GBP/USD is currently trading at 1.2457, down -0.42%, trading between a range of 1.2439 and 1.2522 while politics remain the main driver for the pound in the coming months. Today, the greenback has been capped although it had been the strongest performer in the European session, sending the pound to the lowest levels since the flash crash.  
Justifiably, bears are selling the pound on a weakening UK economic backdrop following last week’s releases of disappointing PMI data for June highlighted the downward pressures on the UK economy.  

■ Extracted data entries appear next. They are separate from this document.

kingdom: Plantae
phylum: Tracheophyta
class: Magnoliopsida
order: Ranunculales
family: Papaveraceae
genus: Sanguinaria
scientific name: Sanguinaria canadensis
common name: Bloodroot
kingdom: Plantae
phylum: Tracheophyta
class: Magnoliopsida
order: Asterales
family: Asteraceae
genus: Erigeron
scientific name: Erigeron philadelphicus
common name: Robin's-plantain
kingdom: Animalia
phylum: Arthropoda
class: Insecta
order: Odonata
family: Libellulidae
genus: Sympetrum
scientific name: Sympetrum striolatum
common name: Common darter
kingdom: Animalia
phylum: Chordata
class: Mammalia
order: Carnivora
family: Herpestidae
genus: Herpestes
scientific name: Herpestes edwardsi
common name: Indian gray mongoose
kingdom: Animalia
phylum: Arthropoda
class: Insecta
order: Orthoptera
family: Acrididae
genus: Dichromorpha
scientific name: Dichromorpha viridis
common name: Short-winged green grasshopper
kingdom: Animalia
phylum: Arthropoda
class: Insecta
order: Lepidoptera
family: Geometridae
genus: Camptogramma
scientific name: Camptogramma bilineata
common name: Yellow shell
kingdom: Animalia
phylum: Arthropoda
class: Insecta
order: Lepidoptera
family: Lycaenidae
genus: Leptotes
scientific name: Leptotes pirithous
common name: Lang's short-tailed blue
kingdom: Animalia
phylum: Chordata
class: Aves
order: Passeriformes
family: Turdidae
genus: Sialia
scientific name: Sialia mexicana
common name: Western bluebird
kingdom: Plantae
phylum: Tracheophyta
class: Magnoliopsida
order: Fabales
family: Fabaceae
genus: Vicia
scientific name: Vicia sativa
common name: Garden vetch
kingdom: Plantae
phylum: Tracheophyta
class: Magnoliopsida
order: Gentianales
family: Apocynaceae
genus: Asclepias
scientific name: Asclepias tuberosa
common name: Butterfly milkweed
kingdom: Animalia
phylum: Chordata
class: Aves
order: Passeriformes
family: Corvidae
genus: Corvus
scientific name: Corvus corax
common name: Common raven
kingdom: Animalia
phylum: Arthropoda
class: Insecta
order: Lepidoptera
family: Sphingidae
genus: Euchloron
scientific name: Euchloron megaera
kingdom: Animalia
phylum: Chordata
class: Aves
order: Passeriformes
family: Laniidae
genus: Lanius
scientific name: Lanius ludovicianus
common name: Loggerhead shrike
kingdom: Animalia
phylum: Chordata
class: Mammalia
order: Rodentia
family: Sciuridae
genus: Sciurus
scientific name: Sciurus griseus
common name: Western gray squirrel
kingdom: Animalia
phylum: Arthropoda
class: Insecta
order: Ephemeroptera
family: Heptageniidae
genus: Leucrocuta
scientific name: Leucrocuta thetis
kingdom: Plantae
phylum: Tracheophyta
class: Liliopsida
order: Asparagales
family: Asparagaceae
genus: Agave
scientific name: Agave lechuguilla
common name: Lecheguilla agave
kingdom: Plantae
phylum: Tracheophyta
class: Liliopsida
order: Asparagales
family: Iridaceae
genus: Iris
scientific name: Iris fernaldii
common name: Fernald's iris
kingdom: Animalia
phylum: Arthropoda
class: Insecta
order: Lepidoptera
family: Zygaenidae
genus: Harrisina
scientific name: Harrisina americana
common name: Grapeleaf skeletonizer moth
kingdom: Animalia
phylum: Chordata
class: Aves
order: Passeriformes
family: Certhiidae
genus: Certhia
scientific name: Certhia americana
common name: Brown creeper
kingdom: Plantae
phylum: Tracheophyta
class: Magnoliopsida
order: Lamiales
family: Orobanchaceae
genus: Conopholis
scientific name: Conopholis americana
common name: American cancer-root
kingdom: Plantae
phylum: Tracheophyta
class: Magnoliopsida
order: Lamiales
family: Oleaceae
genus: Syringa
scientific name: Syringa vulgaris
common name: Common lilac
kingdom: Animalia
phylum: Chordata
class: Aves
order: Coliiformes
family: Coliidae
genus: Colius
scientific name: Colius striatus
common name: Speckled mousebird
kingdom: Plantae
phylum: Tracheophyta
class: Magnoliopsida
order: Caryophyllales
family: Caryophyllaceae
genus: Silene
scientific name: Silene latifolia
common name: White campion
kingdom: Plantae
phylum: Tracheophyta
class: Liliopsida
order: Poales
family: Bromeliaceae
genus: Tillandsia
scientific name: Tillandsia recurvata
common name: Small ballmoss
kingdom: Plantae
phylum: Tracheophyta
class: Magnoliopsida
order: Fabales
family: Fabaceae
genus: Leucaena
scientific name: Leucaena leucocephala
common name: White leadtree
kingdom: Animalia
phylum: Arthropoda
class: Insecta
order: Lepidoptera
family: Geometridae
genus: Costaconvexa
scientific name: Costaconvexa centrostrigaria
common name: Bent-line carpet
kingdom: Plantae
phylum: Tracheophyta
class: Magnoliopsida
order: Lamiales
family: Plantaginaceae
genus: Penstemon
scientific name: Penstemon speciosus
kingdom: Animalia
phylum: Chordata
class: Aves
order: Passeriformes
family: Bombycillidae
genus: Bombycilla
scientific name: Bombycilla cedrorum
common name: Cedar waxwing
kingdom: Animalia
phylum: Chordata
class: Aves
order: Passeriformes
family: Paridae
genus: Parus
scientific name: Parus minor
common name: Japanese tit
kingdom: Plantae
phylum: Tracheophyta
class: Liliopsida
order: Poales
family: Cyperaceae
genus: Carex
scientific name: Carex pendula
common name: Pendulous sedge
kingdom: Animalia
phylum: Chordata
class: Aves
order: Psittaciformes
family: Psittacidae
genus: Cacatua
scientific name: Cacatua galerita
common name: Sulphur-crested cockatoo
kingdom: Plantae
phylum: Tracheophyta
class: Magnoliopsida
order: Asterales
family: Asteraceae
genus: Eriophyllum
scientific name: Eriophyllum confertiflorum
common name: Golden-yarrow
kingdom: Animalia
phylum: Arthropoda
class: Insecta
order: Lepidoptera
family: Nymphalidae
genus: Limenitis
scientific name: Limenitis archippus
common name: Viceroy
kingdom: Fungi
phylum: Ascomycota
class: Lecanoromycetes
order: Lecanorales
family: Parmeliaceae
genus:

“Having been lifted by stockpiling in the UK ahead of the original March Brexit date, there is growing evidence that economic activity is slowing as these are pared back,” analysts at Rabobank argued.  “The results of a Bloomberg survey provides consensus forecasts for a modest -0.1% q/q contraction in UK GDP in Q2 and a steady BoE policy rate until 2021.”

Meanwhile, this week’s key driver is likely to stem from the Federal Reserve’s governor Powell and the Federal Open Market committee’s minutes. Powell’s appearance before the House Financial Services Committee tomorrow could lay out grounds for where the Fed is focussed as markets attempt to assess the magnitude and timing of the upcoming FOMC moves.  

Meanwhile, the BoE’s official guidance has recently suggested that rates could go either way depending on Brexit and BoE Governor Carney has appeared to soften his policy stance recently against the backdrop of trade wars and slowing global growth. We look forward to tomorrow’s releases of May monthly GDP in addition to production and trade data which should help clarify the relative strength of the UK economy.  

GBP/USD levels

“On the charts, a breakthrough the December low close to GBP/USD 1.2478 would target the 1.2351 area which is the April 2017 low,” analysts at Rabobank argued. We are not there yet, but analysts at Commerzbank suggest that  this is the last defence for 1.2108, the 78.6% retracement of the move up from 2016. “For now this support zone underpins. Minor resistance comes in at the 1.2559 May low. Immediate downside pressure will be maintained while the cross remains below last Friday’s high at 1.2589,” they argued.